“How long do I have to live and when can I have children?” are two questions most commonly asked by an increasing percentage of women of childbearing age who have been diagnosed with breast cancer. The remarkable level of confidence that women have in pursuing such questions are a reflection of improved breast cancer treatment protocols, heightened concern about cancer survival, and added emphasis on quality of life after cancer treatment.
Today, with a more enlightened approach, the success of cancer treatment is mutually determined by prolonged disease survival coupled with the quality of life in surviving the illness. The incidence of breast cancer is rising dramatically. In 1992, the estimated new cases of breast cancer were 180,000. Roughly, this translates into an incidence of one in every nine women.
Intensive public education programs that highlight the benefits of breast self-examination and improved mammographic screening techniques have led to earlier detection of the disease. The proliferation of breast cancer treatment options and intensive supportive care during cancer therapy have led to longer disease-free survival.
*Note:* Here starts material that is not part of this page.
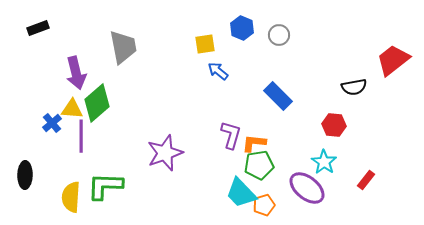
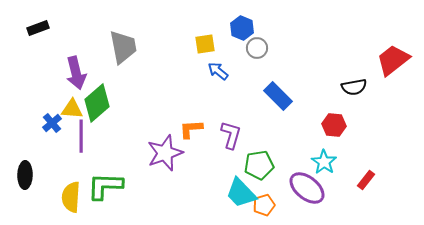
gray circle: moved 22 px left, 13 px down
orange L-shape: moved 63 px left, 14 px up; rotated 10 degrees counterclockwise
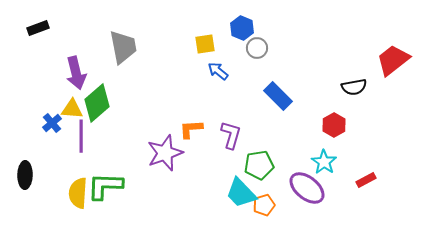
red hexagon: rotated 25 degrees clockwise
red rectangle: rotated 24 degrees clockwise
yellow semicircle: moved 7 px right, 4 px up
Today, the five-year survival rate for localized breast cancer is 91%. Given these statistics, not only does breast cancer have a high prevalence in American society, but there is also a higher percentage of women who are surviving and living longer with the disease. Yet, there is a paucity of research on breast cancer survivorship. In general, much of the existing data on cancer survivors has been generated from pediatric cancer. Surviving cancer has many facets.
It begins at diagnosis and continues through cancer treatment into the after-treatment periods. Dealing with and managing the acute side effects of cancer treatment are the major tasks during therapy. However, resuming work, establishing friendships, and disclosing one’s diagnosis of cancer, are added issues that cancer survivors face after the assault of the initial cancer diagnosis and subsequent treatment. Apart from surviving the disease, there are specific physiologic, psychological, emotional, spiritual, and existential needs such as work and employment issues, improved quality of life, fertility and reproductive health, fear of disease recurrence and adaptation that are of prime concern for cancer survivors. By the year 2020, it is projected that one out of every 1,000 persons over the age of twenty will be a cancer survivor.
Five percent of all newly diagnosed cancers occur in persons thirty-four years or younger. Based on five percent of the 1,040,000 cases of cancer diagnosed in 1990, then approximately 52,000 patients will be treated for cancer during or before their reproductive years. Undoubtedly, maintaining fertility when one has a history of cancer will be a major concern for cancer survivors.